_Extract provided:_
Jacob’s story is rather unique, though, in the fact that he was left physically changed as well as changed psychologically. When Jacob wrestled with God, he basically demonstrated all of the knowledge and power that had been taught to him through his journey with God. God could not beat him – so Jacob was blessed instead.
Jacob was given a broken hip, to always remind him of his need for God, and he was also given a new name, to remind him that God had a great plan for him and his descendants. When you are given a name by God, it not only serves to define your identity, but it serves to define your future.
I got into an argument with one of the leaders of my church just the other day because she refused to use my name, Micah. More than that, by refusing to use my name, she was also refusing to acknowledge the identity that God is creating in me.

_Raw data:_
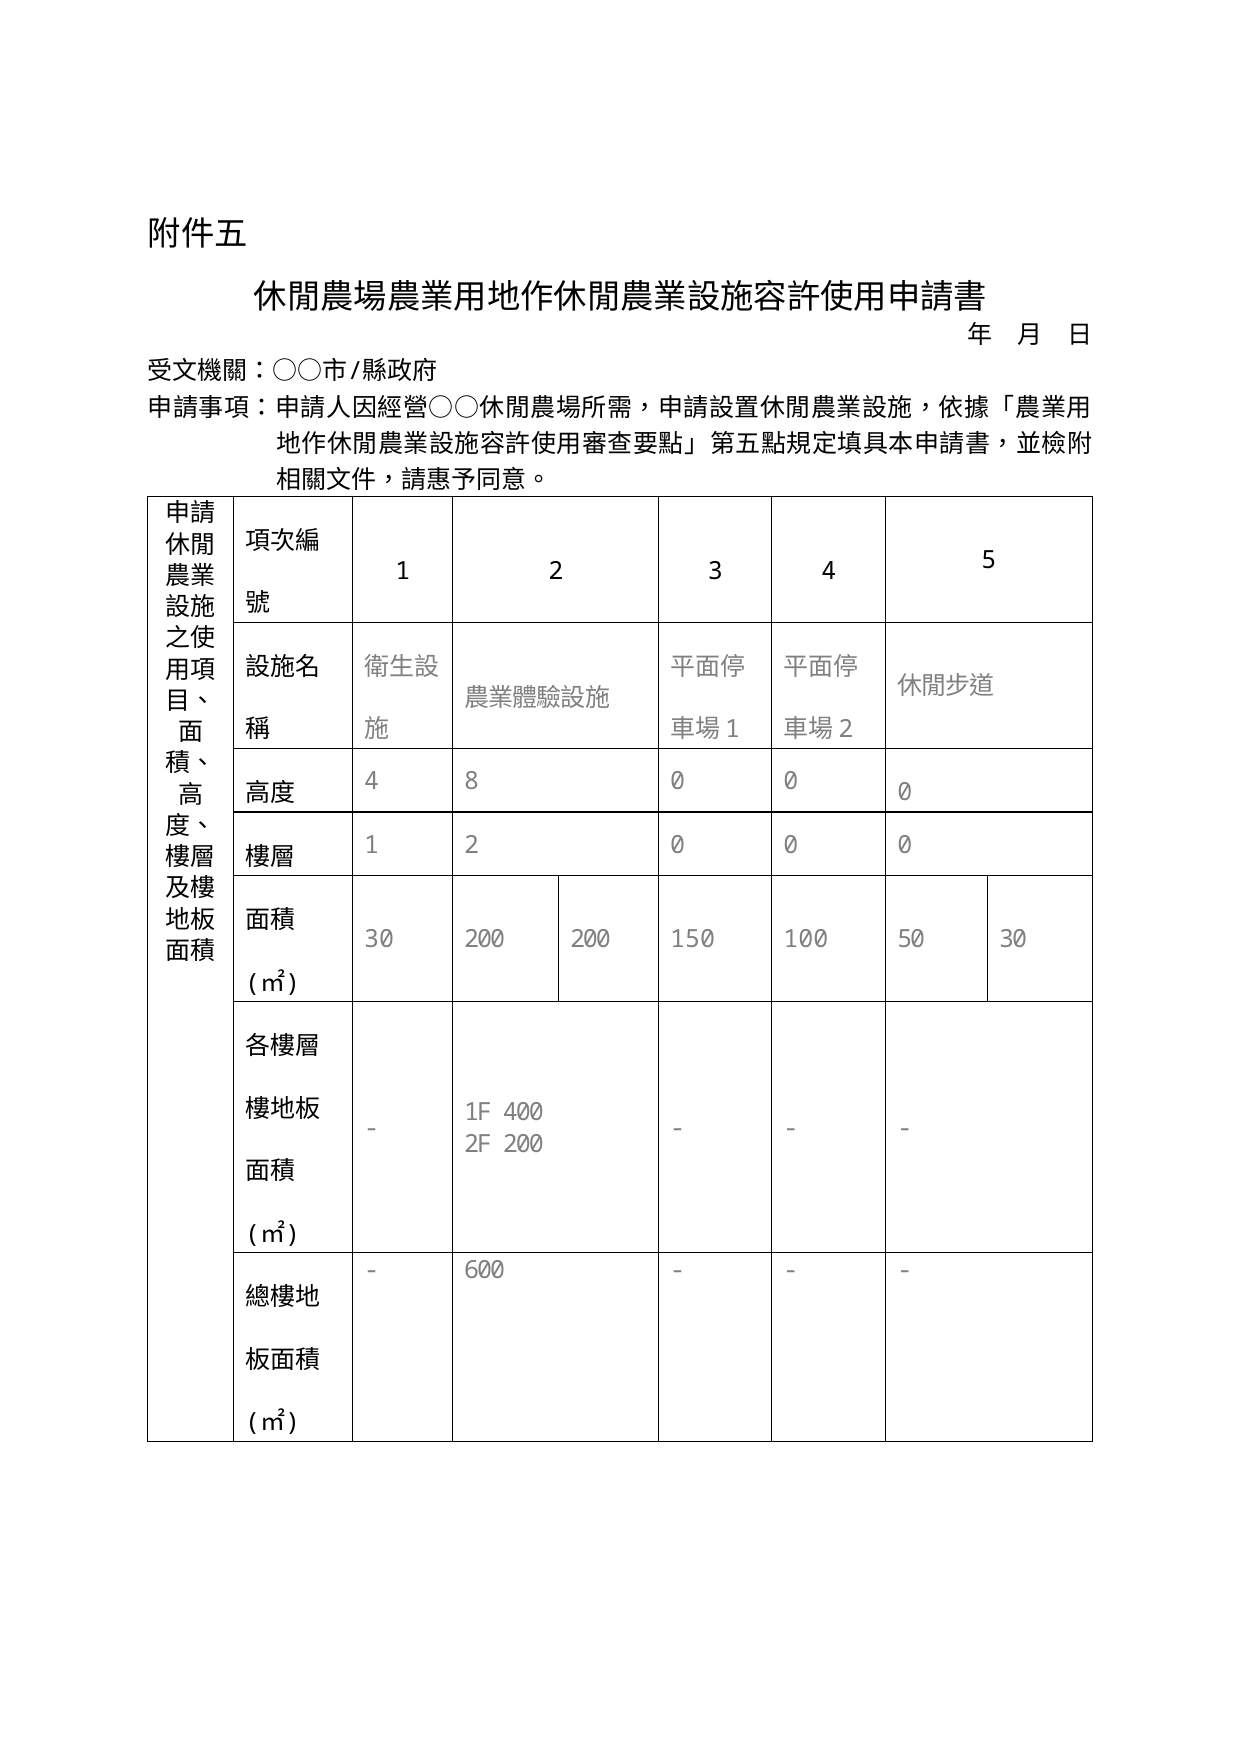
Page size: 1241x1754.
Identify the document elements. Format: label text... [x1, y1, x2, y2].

_Set of tasks:_
(1) From the reflection on Jacob's name, translate this sentence into Spanish: "When you are given a name by God, it not only serves to define your identity, but it serves to define your future."
(2) Reproduce the part of the reflection on Jacob's name between "Jacob was given" and "define your future.", inclusive.

_Expected answers:_
(1) Cuando Dios te da un nombre, no solo sirve para definir tu identidad, sino que sirve para definir tu futuro.

(2)
Jacob was given a broken hip, to always remind him of his need for God, and he was also given a new name, to remind him that God had a great plan for him and his descendants. When you are given a name by God, it not only serves to define your identity, but it serves to define your future.